• Assignment:
Check each line of the data for the string "Testing". Report how many have it, and give nothing else.

==== Supplied information ====

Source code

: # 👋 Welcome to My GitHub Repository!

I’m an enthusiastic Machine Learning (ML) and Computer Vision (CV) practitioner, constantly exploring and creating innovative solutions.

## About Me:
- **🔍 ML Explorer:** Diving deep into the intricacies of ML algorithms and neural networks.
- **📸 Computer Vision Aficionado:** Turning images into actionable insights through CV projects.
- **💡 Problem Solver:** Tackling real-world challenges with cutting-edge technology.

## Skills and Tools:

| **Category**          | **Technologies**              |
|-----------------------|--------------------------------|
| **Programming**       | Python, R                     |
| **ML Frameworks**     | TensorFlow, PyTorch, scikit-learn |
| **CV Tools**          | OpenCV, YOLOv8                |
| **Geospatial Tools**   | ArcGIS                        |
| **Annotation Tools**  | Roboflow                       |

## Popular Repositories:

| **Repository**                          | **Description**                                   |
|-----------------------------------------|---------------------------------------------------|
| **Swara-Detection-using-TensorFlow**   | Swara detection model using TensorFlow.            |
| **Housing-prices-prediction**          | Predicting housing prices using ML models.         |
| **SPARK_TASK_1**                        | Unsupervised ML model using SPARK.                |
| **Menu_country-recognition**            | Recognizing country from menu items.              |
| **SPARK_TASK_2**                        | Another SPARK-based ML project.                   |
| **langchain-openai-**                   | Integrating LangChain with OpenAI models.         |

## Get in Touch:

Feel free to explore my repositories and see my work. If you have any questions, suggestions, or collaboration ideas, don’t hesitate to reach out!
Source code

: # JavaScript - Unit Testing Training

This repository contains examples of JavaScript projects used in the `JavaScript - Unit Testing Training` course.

====

• Your response:
2